GIVEN PASSAGE below:

During meiosis, homologous chromosomes pair up and are held together by the synaptonemal complex (SC), whose disassembly (desynapsis) is crucial for correct chromosome segregation and ensures haploidy in the resulting gametes. Aurora kinase (AURK) has been previously implicated in the regulation of desynapsis, for example in budding yeast. In their research article (Wellard et al., 2020), Philip W. Jordan and colleagues now investigate the role of the mammalian AURKs (AURKA, AURKB and AURKC) during desynapsis in human and mouse spermatocytes. Using specific inhibitors for each of the AURKs, the authors demonstrate that AURKB and AURKC are responsible for the disassembly of the lateral elements of the SC and thus desynapsis. Single knockout of either AURKB or AURKC did not disrupt normal spermatogenesis, suggesting that they can compensate for each other. However, double knockout of AURKB and AURKC affected spermatogenesis at several levels, which was attributed to the failure to disassemble the lateral elements of the SC. Among the observed effects in the AURKB- and AURKC-knockout mice were chromosome missegregation, cytokinesis failure and reduced fertility. Overall, these new insights into the role of AURKB and AURKC during spermatogenesis add to our understanding of how AURKs contribute to fertility and pave the way for future studies of AURK function in gametogenesis.

End of GIVEN PASSAGE.
EXERCISE DATA below:

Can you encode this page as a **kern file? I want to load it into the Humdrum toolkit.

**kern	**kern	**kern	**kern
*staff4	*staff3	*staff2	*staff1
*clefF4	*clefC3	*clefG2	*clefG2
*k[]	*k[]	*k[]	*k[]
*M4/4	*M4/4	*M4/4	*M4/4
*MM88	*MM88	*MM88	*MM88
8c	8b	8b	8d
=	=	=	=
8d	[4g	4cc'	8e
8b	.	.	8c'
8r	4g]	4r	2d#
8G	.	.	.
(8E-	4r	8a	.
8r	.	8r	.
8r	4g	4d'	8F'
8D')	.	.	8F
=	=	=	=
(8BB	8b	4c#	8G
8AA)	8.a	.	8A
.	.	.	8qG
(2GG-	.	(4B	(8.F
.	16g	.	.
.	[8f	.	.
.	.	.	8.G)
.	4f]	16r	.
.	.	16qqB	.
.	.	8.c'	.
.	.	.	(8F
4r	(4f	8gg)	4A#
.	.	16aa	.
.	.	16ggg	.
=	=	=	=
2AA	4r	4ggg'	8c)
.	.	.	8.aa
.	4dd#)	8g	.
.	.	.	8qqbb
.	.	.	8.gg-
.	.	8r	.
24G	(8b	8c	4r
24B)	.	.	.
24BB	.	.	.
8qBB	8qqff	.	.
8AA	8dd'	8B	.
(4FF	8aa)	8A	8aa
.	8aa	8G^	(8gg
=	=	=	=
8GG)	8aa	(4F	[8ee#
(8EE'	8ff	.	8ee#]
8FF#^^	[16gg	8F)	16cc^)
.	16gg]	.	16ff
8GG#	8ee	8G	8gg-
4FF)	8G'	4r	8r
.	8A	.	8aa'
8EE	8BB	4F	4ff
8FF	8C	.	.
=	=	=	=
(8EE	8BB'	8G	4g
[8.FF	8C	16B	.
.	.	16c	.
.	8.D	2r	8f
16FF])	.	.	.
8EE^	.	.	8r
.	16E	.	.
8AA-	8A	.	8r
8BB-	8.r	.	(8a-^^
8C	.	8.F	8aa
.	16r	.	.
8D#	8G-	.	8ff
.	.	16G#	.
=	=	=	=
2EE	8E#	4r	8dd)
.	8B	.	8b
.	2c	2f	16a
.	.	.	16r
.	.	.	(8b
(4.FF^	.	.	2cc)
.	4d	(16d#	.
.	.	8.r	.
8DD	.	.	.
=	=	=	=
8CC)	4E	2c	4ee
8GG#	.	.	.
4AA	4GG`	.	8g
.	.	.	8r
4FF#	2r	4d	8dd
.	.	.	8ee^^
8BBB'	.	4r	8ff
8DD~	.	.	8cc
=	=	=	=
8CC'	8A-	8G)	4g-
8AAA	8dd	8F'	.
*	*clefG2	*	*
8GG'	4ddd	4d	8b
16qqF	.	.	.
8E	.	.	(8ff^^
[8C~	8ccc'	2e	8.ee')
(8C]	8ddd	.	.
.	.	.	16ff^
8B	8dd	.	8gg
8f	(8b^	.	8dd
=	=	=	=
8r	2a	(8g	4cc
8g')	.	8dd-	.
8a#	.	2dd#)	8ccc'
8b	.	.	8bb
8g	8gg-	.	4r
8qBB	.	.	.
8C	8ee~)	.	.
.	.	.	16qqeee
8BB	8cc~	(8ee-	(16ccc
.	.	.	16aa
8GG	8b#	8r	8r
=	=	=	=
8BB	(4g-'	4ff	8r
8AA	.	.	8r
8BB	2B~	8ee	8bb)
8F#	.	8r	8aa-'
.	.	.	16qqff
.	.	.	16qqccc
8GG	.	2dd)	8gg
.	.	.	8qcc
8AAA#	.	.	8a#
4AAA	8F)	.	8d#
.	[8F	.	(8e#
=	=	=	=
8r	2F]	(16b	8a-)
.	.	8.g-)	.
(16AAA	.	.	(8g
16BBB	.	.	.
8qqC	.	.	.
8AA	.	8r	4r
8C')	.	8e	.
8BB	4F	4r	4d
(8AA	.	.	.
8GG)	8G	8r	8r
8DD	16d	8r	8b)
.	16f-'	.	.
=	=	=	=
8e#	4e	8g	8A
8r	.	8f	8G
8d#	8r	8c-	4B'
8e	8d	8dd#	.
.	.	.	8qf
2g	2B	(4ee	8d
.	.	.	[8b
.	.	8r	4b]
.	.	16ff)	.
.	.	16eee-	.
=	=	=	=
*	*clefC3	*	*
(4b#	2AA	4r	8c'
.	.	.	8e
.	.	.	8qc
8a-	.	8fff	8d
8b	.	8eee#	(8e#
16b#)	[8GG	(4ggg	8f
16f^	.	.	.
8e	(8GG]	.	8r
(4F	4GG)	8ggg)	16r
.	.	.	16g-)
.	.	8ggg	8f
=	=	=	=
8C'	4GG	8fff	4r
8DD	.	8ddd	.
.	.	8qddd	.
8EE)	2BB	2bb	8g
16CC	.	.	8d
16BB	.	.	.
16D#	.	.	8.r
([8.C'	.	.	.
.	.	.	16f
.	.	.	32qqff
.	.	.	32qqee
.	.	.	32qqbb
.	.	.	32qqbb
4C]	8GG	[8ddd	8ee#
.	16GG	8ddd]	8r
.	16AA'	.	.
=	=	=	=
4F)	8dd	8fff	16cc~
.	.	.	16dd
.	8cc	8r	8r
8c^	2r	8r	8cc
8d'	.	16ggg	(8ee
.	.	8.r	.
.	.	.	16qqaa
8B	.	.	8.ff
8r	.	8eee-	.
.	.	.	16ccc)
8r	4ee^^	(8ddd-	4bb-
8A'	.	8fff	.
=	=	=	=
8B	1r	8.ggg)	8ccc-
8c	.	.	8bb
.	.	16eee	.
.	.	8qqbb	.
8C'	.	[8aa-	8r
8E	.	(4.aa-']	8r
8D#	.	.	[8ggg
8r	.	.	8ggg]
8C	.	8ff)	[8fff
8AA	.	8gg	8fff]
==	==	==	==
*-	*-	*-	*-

End of EXERCISE DATA.

- _WHAT THE EXERCISE ASKS_
Return the full passage on Aurora kinases in meiotic desynapsis, word for word.

- _RESULT OF THE TASK_
During meiosis, homologous chromosomes pair up and are held together by the synaptonemal complex (SC), whose disassembly (desynapsis) is crucial for correct chromosome segregation and ensures haploidy in the resulting gametes. Aurora kinase (AURK) has been previously implicated in the regulation of desynapsis, for example in budding yeast. In their research article (Wellard et al., 2020), Philip W. Jordan and colleagues now investigate the role of the mammalian AURKs (AURKA, AURKB and AURKC) during desynapsis in human and mouse spermatocytes. Using specific inhibitors for each of the AURKs, the authors demonstrate that AURKB and AURKC are responsible for the disassembly of the lateral elements of the SC and thus desynapsis. Single knockout of either AURKB or AURKC did not disrupt normal spermatogenesis, suggesting that they can compensate for each other. However, double knockout of AURKB and AURKC affected spermatogenesis at several levels, which was attributed to the failure to disassemble the lateral elements of the SC. Among the observed effects in the AURKB- and AURKC-knockout mice were chromosome missegregation, cytokinesis failure and reduced fertility. Overall, these new insights into the role of AURKB and AURKC during spermatogenesis add to our understanding of how AURKs contribute to fertility and pave the way for future studies of AURK function in gametogenesis.